Mayo Clinic researchers studied a series of lung cancers that were diagnosed on
chest radiographs. In 90% of cases, there were subtle abnormalities on earlier
radiographs, that had originally been interpreted as normal.
Thus the “community standard”, against which a malpractice defendant radiologist
is judged, appears to be “missing” the early radiological signs of lung cancer.

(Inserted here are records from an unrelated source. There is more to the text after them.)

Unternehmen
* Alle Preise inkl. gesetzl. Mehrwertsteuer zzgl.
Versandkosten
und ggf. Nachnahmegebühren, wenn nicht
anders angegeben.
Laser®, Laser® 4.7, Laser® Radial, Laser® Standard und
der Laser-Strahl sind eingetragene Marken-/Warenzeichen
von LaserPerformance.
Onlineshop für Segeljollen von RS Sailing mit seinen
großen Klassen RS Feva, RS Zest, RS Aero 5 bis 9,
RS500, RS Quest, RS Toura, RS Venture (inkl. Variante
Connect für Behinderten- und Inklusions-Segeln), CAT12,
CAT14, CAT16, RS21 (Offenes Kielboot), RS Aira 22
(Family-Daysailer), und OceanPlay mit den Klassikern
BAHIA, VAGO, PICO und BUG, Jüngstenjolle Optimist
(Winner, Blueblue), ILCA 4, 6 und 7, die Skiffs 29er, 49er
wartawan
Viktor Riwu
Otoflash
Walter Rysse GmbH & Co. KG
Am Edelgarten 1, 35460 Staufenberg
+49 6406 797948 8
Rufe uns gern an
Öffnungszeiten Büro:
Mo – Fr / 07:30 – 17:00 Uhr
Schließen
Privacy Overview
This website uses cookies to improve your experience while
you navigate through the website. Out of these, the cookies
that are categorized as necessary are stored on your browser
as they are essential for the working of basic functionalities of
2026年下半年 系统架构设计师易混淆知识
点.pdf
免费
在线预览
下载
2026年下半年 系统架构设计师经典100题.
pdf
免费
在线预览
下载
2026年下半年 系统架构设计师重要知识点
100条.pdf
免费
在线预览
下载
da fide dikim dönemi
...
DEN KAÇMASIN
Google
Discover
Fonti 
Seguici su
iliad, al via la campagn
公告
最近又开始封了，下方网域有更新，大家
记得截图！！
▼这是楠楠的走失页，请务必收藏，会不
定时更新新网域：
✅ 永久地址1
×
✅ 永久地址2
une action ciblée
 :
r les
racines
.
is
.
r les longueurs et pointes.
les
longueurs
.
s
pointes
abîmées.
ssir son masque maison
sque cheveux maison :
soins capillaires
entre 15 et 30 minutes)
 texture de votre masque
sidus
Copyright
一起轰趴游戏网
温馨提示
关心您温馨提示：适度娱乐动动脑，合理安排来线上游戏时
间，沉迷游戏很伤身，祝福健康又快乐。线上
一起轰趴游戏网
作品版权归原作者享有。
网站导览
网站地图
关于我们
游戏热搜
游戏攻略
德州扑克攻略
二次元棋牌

In a seminal US action [Gehlen v. Snohomish County Public Hospital. 98-2-01320-4
(Snohomish County, Wash. 2000)], both plaintiff and defence radiologist experts
agreed that, having seen the later chest radiographs, they were able to pick out
corresponding abnormalities on radiographs taken earlier in the illness and
reported by the defendant as normal.
However, the defence experts acknowledged that the changes were subtle and they
would probably not have detected them without prior knowledge of the later
radiographs.
Having first been shown the obvious abnormalities on the later radiographs and
then the subtle changes on the earlier films, the jury rejected the concept of
hindsight bias and found for the plaintiff. They apparently could not
believe that a competent trained radiologist could not see without hindsight
what was obvious to lay jurors who had the benefit of hindsight.
Practical Implications
Colleagues of the defendant physician who has made an arguably negligent
misdiagnosis may simply accept and perpetuate the diagnostic error. assuming
perhaps that the original diagnosis was reached by thorough and careful
assessment. The apparent endorsement by conscientious colleagues does not
make the original error less negligent.
When radiologists or anatomical pathologists are asked to comment on Standard of
Care in misdiagnosis, they should be given no more - and no less - clinical
information about the case than the defendant physician was given at the time.
In particular, they should be given no information about outcome. Even so,
the experts will inevitably be biased by the hindsight knowledge that diagnostic
error has occurred.
Ideally, any specialist providing medical malpractice expert opinion on clinical
misdiagnosis should be given no more information than was available to the
defendant physician at the time of the alleged negligence. This does not
represent current medicolegal practice.
Medical malpractice jurors are instructed to consider only whether or not
actions of the defendant physician fell below acceptable Standard of Care, and
disregard whether damage ensued.
In reality, determination of negligence is influenced by the hindsight that the
patient sustained injury. The huge New York State study on prevalence of medical
malpractice concluded that severity of injury, rather than evidence of
substandard medical care, determined a finding of negligence.
Hindsight bias is alive and well and living in our health-care system and
courtrooms. Just as claimants unconsciously revise their memories to
favour Causation of symptoms following tortious injury, physicians unknowingly
incorporate hindsight into their diagnostic and medicolegal judgments.